Ama böyle yapmak, mülksüzleştirilmenin oluşması ve kökenlerinin
biçimleri hakkında doğru bir bakış gerektirir. Örneğin, şu
aralar, gayri menkulcülerin talancı icraatlarının ve onların il
çapındaki finansörlerinin birlikteliğini tanımlamaya ve onların
uygulamalarını dizginlemek ve kontrol altında tutmak için il
çapında kolektif bir mücadele başlatmaya ihtiyaç var. Son
zamanlarda, Brezilya'da ulaşım masraflarına, aynı zamanda Dünya
Kupası için yapılacak olan stadyum binasına (Brezilya hakkında
konuştuğumuzu düşünürsek bu dikkat çekicidir) ve yer
değiştirmelere, kamu kaynaklarının israfına dair kentsel
huzursuzluklar görmekteyiz. Bu nedenle kent çapında ve kent
ekseninde mücadeleler görmek imkansız değildir. Tehlike, her
zaman olduğu gibi, insanların kavgadan yorulmasıyla, mücadelenin
zayıflamasıdır. Tek çözüm mücadeleleri devam ettirmek ve bunu
yapacak kapasiteye sahip örgütler kurmak (özellikle bir kent
mücadelesi olmamasına karşın, Brezilya'daki MST buna iyi bir
örnektir).

:: Sağlanan Veriler ::
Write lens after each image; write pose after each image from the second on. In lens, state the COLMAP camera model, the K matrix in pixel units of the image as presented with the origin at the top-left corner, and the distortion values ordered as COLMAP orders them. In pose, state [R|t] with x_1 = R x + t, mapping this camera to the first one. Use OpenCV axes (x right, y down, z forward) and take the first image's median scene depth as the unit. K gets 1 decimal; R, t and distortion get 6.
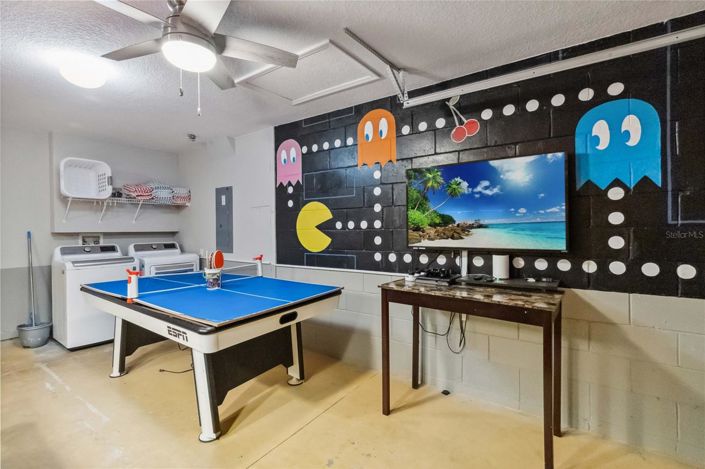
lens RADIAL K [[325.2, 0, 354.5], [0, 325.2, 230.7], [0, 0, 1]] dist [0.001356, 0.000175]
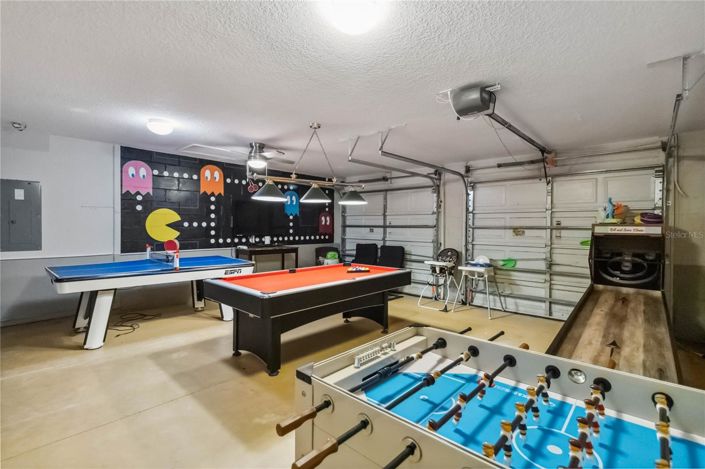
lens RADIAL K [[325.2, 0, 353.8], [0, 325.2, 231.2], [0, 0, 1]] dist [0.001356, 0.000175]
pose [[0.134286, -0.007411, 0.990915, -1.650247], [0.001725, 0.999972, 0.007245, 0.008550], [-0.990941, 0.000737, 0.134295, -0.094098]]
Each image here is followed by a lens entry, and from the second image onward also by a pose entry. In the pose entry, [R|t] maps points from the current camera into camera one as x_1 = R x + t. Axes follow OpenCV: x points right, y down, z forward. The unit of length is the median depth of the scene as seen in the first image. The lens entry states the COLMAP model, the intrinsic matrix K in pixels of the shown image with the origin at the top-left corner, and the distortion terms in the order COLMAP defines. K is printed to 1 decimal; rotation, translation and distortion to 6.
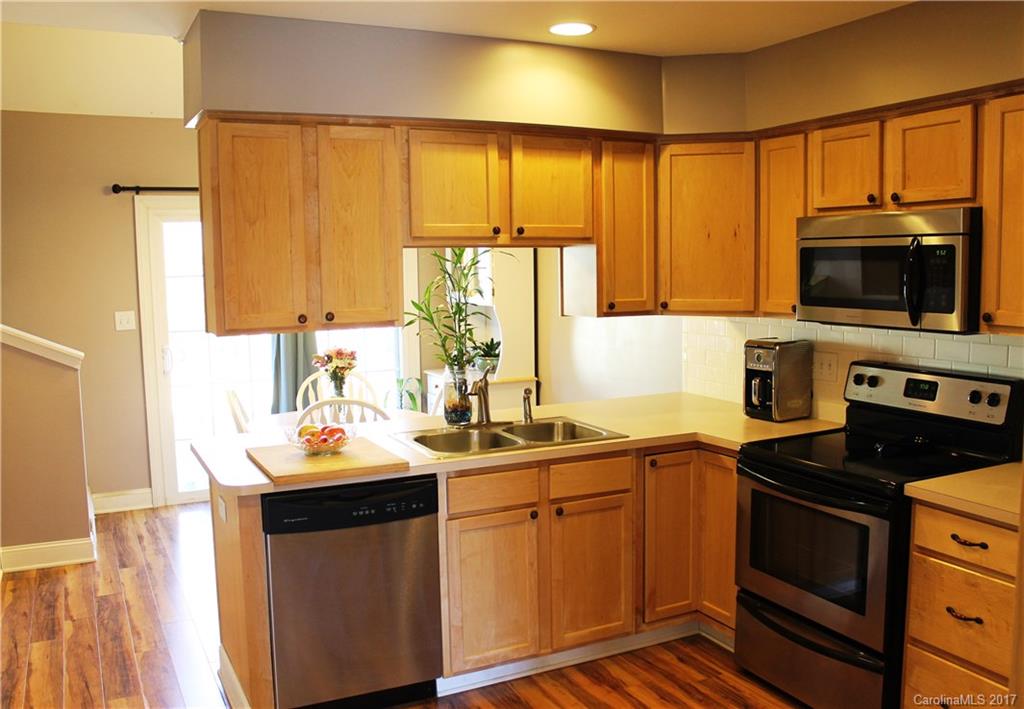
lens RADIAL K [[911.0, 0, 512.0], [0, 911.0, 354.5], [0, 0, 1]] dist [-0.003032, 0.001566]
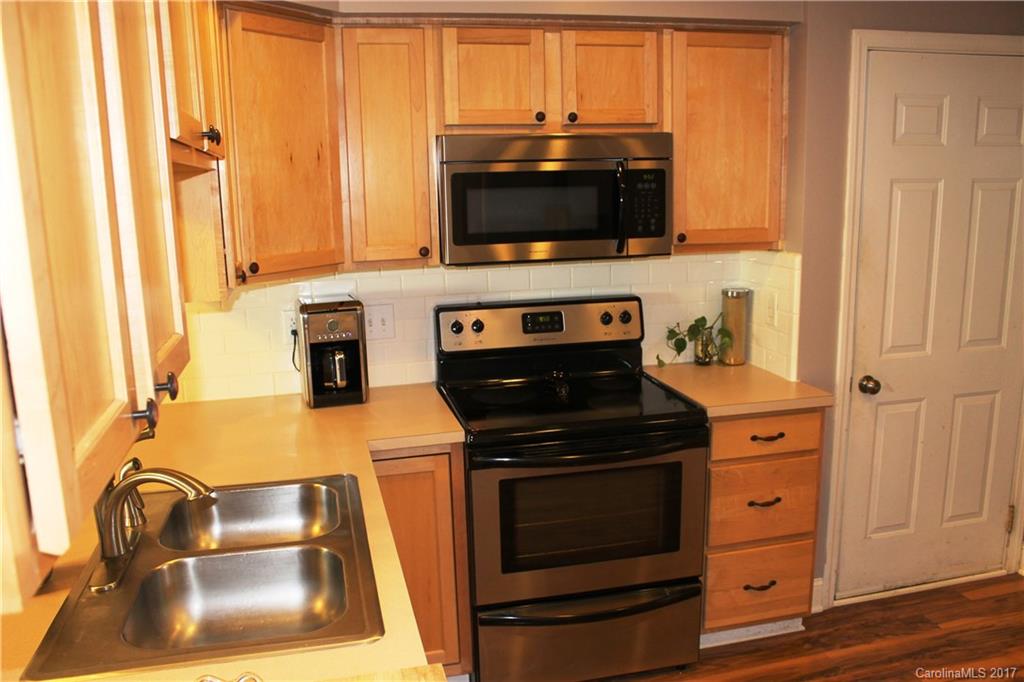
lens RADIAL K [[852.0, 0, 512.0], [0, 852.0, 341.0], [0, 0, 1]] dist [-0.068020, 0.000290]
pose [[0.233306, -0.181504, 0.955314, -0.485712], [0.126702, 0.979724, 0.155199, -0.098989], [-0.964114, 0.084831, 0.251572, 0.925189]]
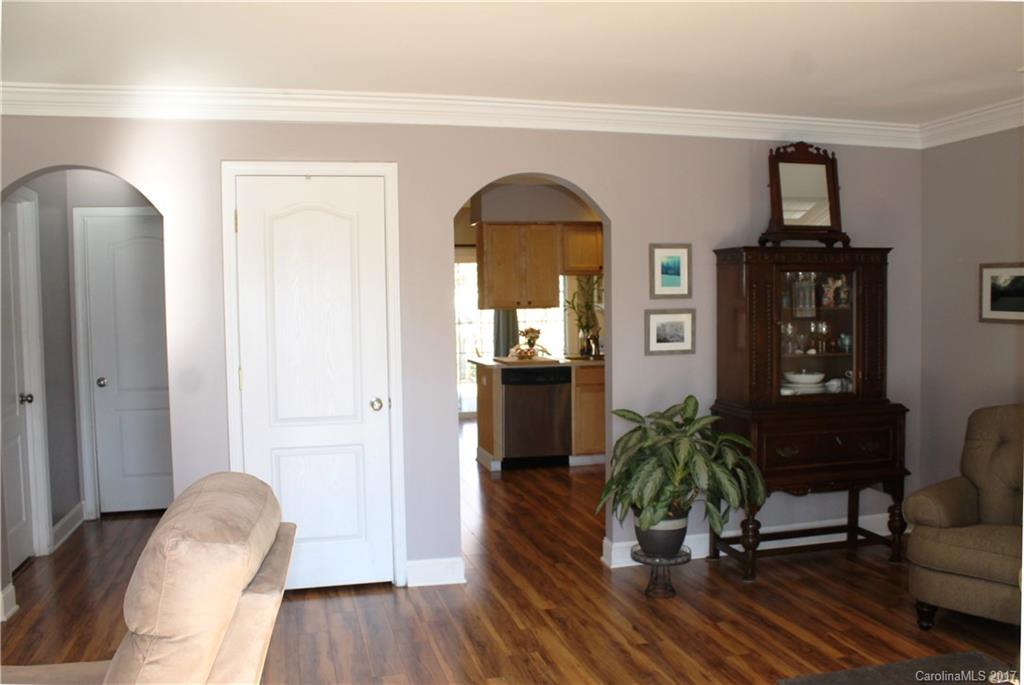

:: Görevin Kapsamı ::
Kent mücadeleleri üzerine olan metne göre şu soruları yanıtlayın:
(a) Brezilya'da hangi konulara dair kentsel huzursuzluklar görüldüğü belirtiliyor?
(b) Her zaman olduğu gibi var olan tehlike nedir?
(c) Kent mücadelesi olmamasına karşın iyi bir örnek olarak hangi örgüt gösteriliyor?
Kayıtlar, metinden bağımsız ayrı bir malzemedir.

:: Sorunun Çözümü ::
(a) Ulaşım masraflarına, Dünya Kupası için yapılacak olan stadyum binasına, yer değiştirmelere ve kamu kaynaklarının israfına dair.
(b) İnsanların kavgadan yorulmasıyla mücadelenin zayıflamasıdır.
(c) Brezilya'daki MST.